Even the prospect of talking to her half-sane boss again wasn’t enough to dull Leandra’s sudden burst of cheerfulness.
She wouldn’t be waiting until Sunday, after all.
Chapter Three
“Does your daddy know you still play pool?”
Bent over her borrowed pool cue and the side of one of the pool tables situated inside Colbys Bar & Grill, Leandra’s stroke hesitated. When had Evan arrived at the bar? She angled her chin, looking beside her. “Does your daddy know you’ve taken up drinking beer?”
The corner of Evan’s lips twitched. “I’d have to say he did since he’s the one who bought it.” His fingers were looped around the slender neck of the bottle and he tilted the bottom of it, gesturing. “He’s at the bar over there.”
Leandra followed the gesturing beer bottle. Sure enough, Drew Taggart was standing at the bar.
From Leandra’s vantage point, it looked as if the only thing that had changed about Evan’s father were the strands of silver threading through his black hair. He was talking with one of her uncles. Tristan Clay was as golden blond as he’d ever been, and standing there, the two men—one dark haired and one light—made a striking image.
“I thought you were going to Braden this evening.” She distinctly remembered him saying as much that afternoon.
“Plans change.” He shifted beside her.
“You said your parents have been to Florida?” She focused again on lining up her shot, instead of on his well-worn jeans.
“Got back yesterday.”
The cue ball struck the racked balls with a satisfying thwack, scattering them nicely. “Were they gone long?”

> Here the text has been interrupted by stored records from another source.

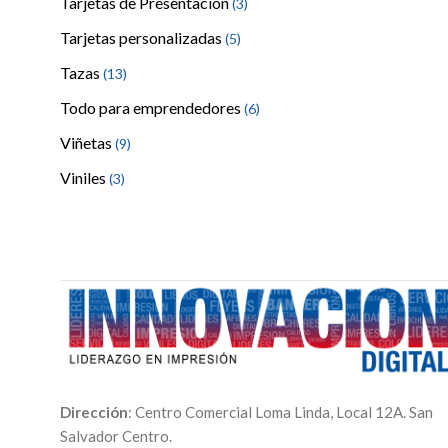
Tarjetas de Presentación
(3)
Tarjetas personalizadas
(5)
Tazas
(13)
Todo para emprendedores
(6)
Viñetas
(9)
Viniles
(3)
Dirección
: Centro Comercial Loma Linda, Local 12A. San
Salvador Centro.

“Two weeks.” Evan set his bottle on the wide ledge of the pool table and pulled a stick from the selection hanging on the wall rack. Colbys might serve the best steak in town, but it was still a bar, complete with jukebox, wood floors, a very long, gleaming wood bar and a half-dozen pool tables. “They came back early. Because of the show being on television.” His voice sounded disgruntled.
“I’ll have to catch up with them and say hello,” Leandra murmured, stepping around the table and lining up her next shot. She hoped Evan didn’t get any grumpier about the shoot. She truly didn’t like the idea of making someone miserable just so she could achieve her own goals. “Where’s your sister been staying while they were gone?”
“Tris and Hope’s. Though she’s eighteen now. She could have stayed by herself at the house. Jake doesn’t know anything about Ed-wa-ahrd.”
Her shot went wide, the ball banking uselessly off the side cushion. She straightened, propping the end of the stick on the toe of her tennis shoe. “What did you do? Ask him about it when he called?”
“Yes.”
An invisible band seemed to tighten around her skull. “I told you it didn’t concern Jake. It doesn’t concern you, for that matter.”
“Sounding a little defensive there, Leandra.” Evan leaned over and sank two balls in the corner pocket.
So much for her sympathy. She had an intense urge to smack him over the shoulders with her own pool cue. “And you are sounding pretty interfering there, Evan. What does it matter, anyway? Why do you care?”
He was studying the table, his head slowly tilting to one side, then the other. “Jake’s one of my best friends.”
“So out of loyalty to him you figure he needs to know about Eduard?”
He leaned over again, his movements with the pool cue infuriatingly confident. “Does he?”
Despite her intense concentration on them, the infernal balls didn’t have the sense to thwart his rapid shots. They went sailing exactly where he wanted. At the rate he was going, he’d have the table cleared in minutes. “I’ve already said there’s nothing for him to know. Why are you making a deal about this?”
“You’re the one being closemouthed.” Only the eight ball remained. He lined it up. A second later, it rolled neatly into the pocket. Looking smugly superior, he straightened.
“Bet you can’t do that a second time.”
His lips quirked, amused. “Bet I can. Don’t forget, sport, I’ve been hanging out here at Colbys since before you moved away.”